# 12x12 ceramic over plywood subfloor



## GO Remodeling (Apr 5, 2005)

I know what TCNA requires with ply but how is a Ditra installed over one layer of plywood that much better in strength than two layers with 5 ply? Seems the 5 ply would be better even if it isn't the required 7 ply. Just saying. Did Dave Gobis explain?


----------



## Bill_Vincent (Apr 6, 2005)

Not sure. Like I said, I'd never even seen 7 ply 3/8 multi-ply, so I wasn't worried about it. I just stay away from Multi-ply now as a rule.


----------



## JohnFRWhipple (Oct 20, 2009)

I got setters up here in Vancouver that love setting over plywood but I don't think they follow Bills advice.

I like Bill's comment about seeing the latex go in and the other about the Weldbond. Same theory and this binding agent is not in a dehydrated form.

The hard part I'm having trouble with Bill is the no glue between sheets of plywood. I have always done this. Glued and Screwed and never a call back. Have I just been lucky?

We glue a screw one sheet at a time and use a wack of screws. Top layer not into the joist and like you use Dap Chaulking over the seams. I have never tiled over plywood and we on most jobs are going into floor heat and then Ditra or something Equivalent like Durval or Spider Web.

What is the reason to skip the glue between sheets of plywood?

JW


----------



## Bill_Vincent (Apr 6, 2005)

I've also heard this brought up to Gobis, and his response was I hear that every day..... in court--" I've done it this way for years with no problems"

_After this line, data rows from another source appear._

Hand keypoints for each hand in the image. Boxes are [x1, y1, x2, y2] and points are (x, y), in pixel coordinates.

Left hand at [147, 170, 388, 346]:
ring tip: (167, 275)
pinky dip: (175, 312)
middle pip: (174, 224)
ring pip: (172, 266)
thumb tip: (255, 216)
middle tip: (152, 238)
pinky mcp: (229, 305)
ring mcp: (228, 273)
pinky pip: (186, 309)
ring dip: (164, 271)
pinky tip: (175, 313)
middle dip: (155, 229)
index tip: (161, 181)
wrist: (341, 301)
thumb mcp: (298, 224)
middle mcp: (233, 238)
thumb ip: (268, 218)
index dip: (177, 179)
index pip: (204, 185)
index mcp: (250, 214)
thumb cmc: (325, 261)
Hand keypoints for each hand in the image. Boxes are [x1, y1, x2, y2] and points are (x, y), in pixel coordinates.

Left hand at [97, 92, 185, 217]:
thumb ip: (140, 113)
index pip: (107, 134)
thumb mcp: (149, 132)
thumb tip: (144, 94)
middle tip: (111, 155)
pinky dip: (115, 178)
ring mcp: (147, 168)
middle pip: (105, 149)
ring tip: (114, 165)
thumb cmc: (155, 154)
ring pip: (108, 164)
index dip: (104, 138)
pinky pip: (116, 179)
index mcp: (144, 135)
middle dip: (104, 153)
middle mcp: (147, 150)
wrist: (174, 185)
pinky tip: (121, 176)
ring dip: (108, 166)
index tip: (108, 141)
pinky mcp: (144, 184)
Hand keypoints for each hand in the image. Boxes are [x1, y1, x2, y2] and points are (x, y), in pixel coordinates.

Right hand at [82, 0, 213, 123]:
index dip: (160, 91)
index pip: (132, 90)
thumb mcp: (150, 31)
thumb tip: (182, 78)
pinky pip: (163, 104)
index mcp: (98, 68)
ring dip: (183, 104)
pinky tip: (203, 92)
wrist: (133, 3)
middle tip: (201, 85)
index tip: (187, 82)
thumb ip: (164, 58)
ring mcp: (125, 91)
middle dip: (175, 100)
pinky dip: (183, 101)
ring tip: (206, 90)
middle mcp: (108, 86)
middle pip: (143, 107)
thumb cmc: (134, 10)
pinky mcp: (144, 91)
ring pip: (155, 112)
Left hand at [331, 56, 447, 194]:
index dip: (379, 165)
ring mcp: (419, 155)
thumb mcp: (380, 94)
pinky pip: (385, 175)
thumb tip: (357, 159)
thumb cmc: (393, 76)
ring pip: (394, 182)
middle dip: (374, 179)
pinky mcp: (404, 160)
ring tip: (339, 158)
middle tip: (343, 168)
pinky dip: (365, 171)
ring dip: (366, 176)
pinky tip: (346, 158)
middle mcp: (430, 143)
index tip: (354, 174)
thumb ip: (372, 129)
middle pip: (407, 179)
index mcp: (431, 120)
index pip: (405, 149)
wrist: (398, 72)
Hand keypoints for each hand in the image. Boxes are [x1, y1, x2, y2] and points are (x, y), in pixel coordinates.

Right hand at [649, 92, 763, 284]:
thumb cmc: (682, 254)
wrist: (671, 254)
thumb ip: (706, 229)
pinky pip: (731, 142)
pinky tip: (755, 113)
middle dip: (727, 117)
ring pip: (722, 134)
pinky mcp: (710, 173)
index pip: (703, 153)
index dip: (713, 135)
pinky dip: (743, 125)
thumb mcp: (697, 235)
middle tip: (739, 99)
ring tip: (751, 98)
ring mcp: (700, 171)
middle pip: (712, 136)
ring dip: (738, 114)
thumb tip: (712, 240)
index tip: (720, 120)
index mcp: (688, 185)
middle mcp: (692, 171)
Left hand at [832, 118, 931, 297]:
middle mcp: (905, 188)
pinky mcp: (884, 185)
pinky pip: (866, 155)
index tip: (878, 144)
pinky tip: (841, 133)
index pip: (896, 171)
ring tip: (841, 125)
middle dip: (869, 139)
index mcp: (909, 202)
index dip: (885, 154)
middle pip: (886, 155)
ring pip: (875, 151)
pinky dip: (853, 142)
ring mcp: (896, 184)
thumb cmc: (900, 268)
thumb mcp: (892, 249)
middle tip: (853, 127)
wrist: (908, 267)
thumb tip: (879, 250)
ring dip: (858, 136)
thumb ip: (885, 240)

The problem is that once again, it creates a larger single layer, and completely negates the benefits of double layering the floor. You might as well be going over a single layer of 1 1/8" sturdi-flor (which is also NOT acceptable)


----------



## JohnFRWhipple (Oct 20, 2009)

All right Bill.

You've schooled me.

I'll skip the glue going forward.

Thank you sir.

JW


----------